An often very optimistic view is that a subset of features in a new tool will be enough to start replacing the existing one. This is not true; a new tool will need feature parity to get user acceptance. If this is not the case, users will, when given the option, continue using the old tool and workflow.

It is possible to bring users over to a not yet fully feature-complete replacement when providing a clear benefit that makes it worth it with a subset of the functionality. Nevertheless, all previous tasks need to be solvable in some capacity — with the old tool, a temporary alternative, or a new minimal version of what is already in place.

What does help while developing the replacement in parallel is a feature freeze on the old tool. It is also well worth it to reuse what is possible, enabling a faster go-to-user. Reusing does not only mean code or design; it can also be a data format. Being able to run new and old in parallel is a huge benefit in this transition period.

Regardless of approach, the main goal needs to be that the new tool does provide a clear benefit, not just recreating what already existed (see point 3), with a 100% adoption rate. Not planning to retire the old tool is a mistake that will increase maintenance costs.

11. A new release

Rolling out a new release should be done with confidence and transparency. Confidence in having a setup that allows easy rollouts of new features to all users and being transparent about what will be released by announcing the changes. A good changelog will make a difference.

Changelog generation is a very common practice that involves taking commit messages and packing them into a list of changes. Often done with tools like Commitizen, where commit message rules define change log categories and content — I would not use this for users.

This kind of generated changelog is very technical and may be useful for developers working on a tool, but not for the end user. A good user changelog is human-readable, with focus on explaining or even showing new features and what user-reported issues were fixed.

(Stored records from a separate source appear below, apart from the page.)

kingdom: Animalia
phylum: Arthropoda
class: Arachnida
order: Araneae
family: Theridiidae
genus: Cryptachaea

It doesn't even need to be complicated or have a lot of text — images or recordings go even further. Anything that helps your user understand what is new and how it works, maybe even making them excited to try out the new release.

12. You're never really done

Ever heard "When we finish this tool, we build the next"? You're never done. Every new tool comes with new responsibilities. Fixing bugs, supporting new operating systems, and adding features. Saying a tool is done equals abandonment.

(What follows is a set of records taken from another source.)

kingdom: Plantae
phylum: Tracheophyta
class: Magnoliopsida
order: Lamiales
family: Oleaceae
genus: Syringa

This is not a problem but an opportunity — instead of creating a new tool, an existing one can be extended. Alternatively, maybe there is something "off the shelf". Before creating a new one, all options need to be considered.

Now, when creating a new tool and keeping future responsibility in mind, extensibility should be considered. Giving the user methods to extend the tool, write plugins, create visual extensions, and support admin roles that can configure aspects for others. Generally, making it possible for users to solve new problems with what is given.

13. Above and Beyond

Going the extra mile is worth it. As said in the beginning, "good enough is just not good". Of course, this is not always the case, but we should all challenge ourselves to really go above and beyond.

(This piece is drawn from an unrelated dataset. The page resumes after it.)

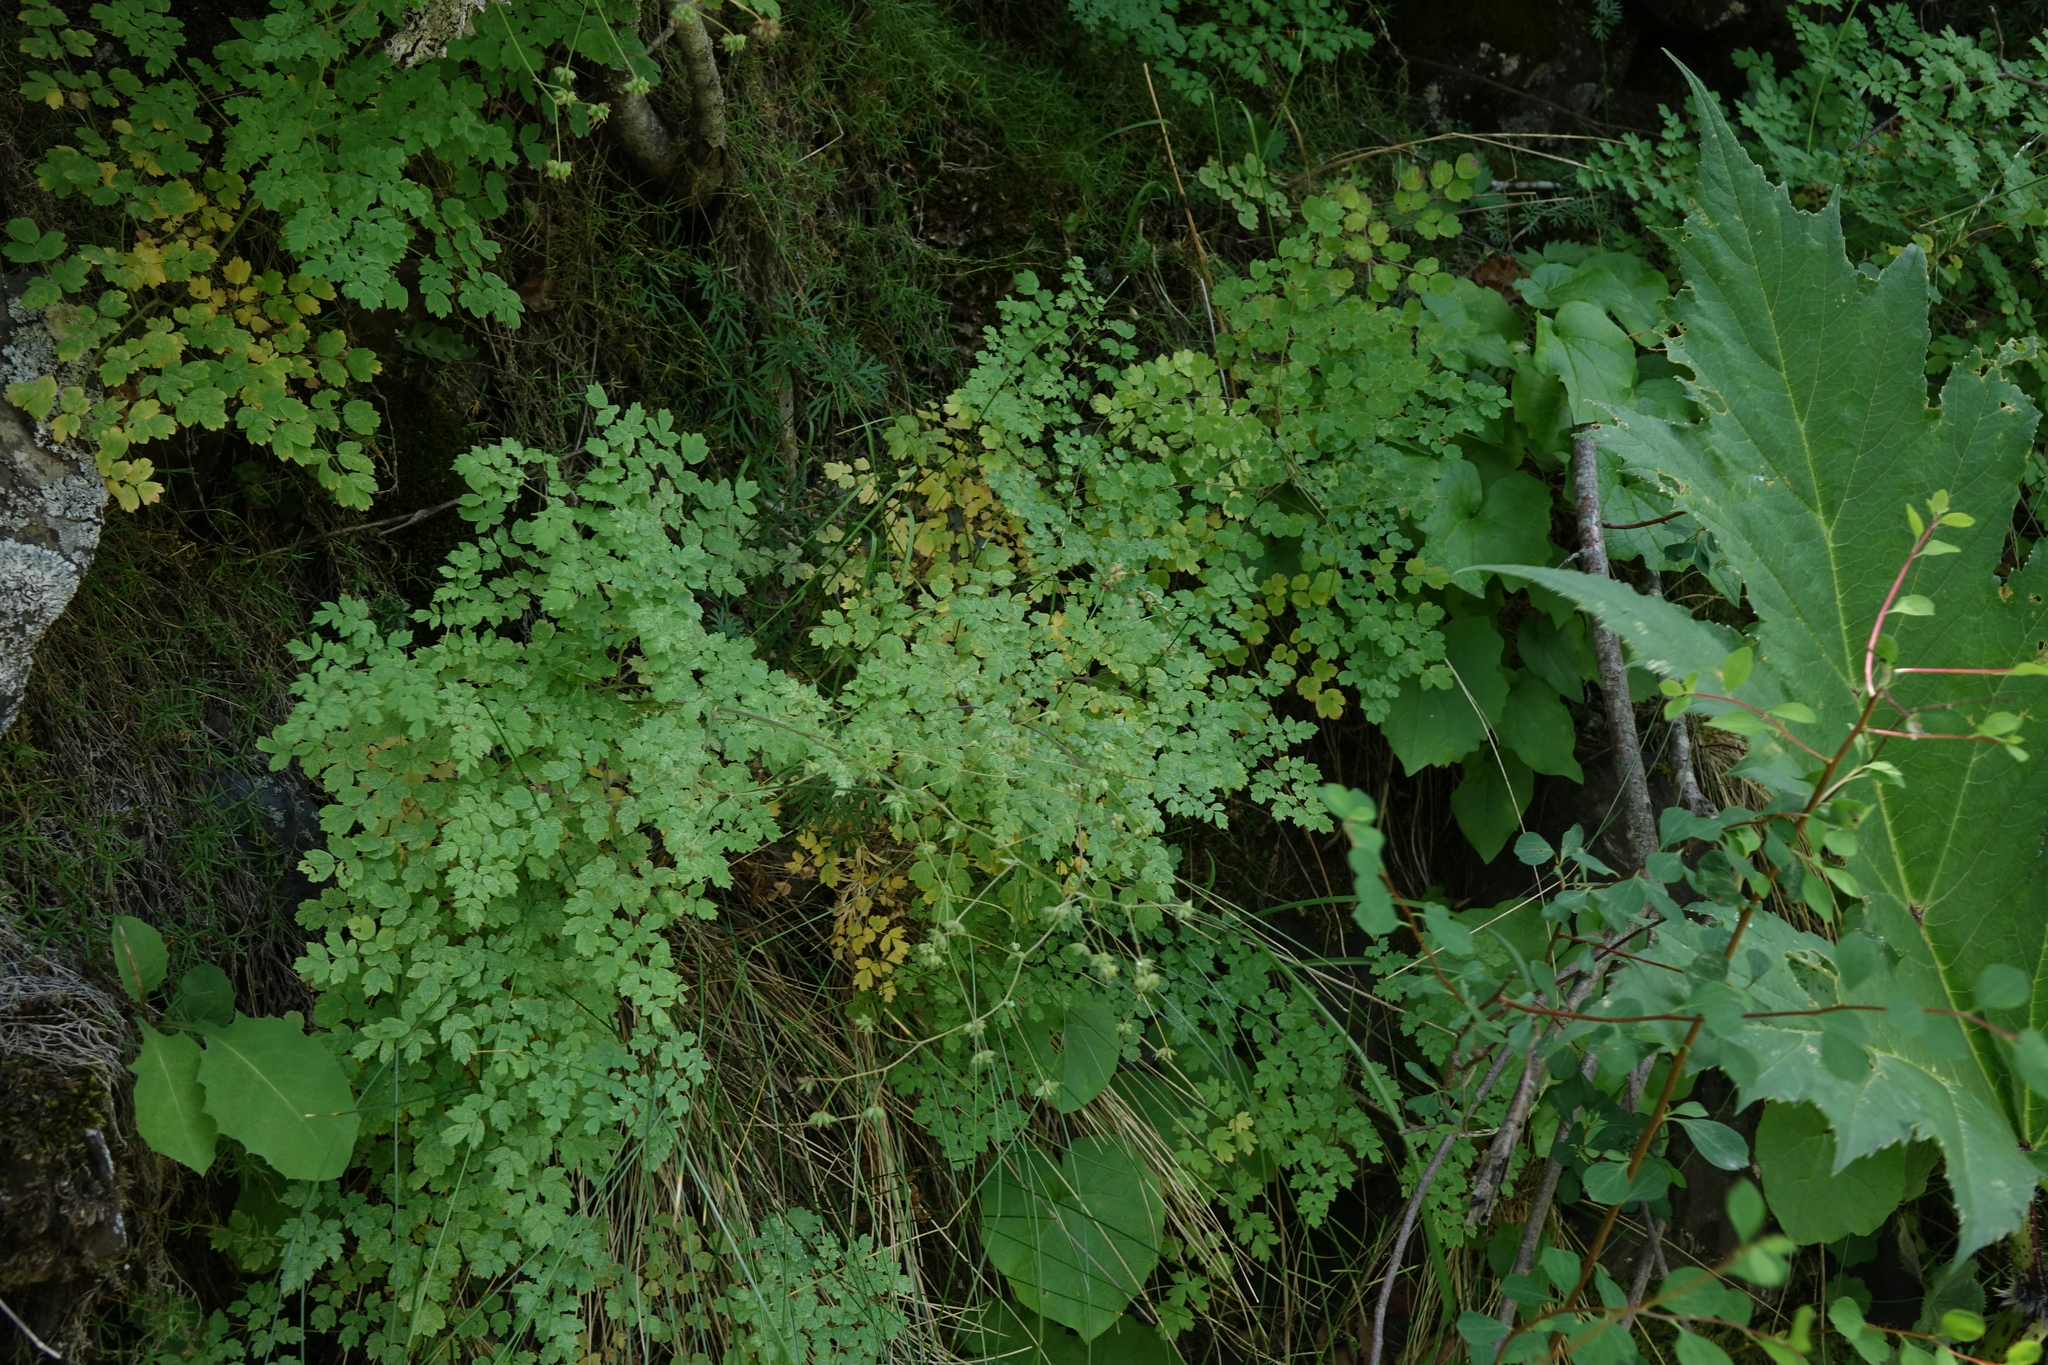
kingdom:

Thinking from the users' perspective: fixing bugs, for example with reoccurring bug squashing days; getting regular feedback, this could be done by sending out short user surveys*; removing friction by looking at the time spent between tools; collaborating with others, not stopping at team borders.

In the end, it shouldn't even be going the extra mile; it should never be good enough. It should be going all the way, treating the target audience with respect and care and creating amazing internal tools.


Epilogue

It turned out I had more to say about tool development than I initially expected. Even though I numbered every part, there is no associated order; I rather tried to tell a coherent story. Like I initially said, context will decide what is important; sometimes I do a few, sometimes everything.

As guidelines go, I pick, mix, and match as I please. Though if there is one thing to remember between tool creator and user, as the great Bill and Ted said, "Be excellent to each other".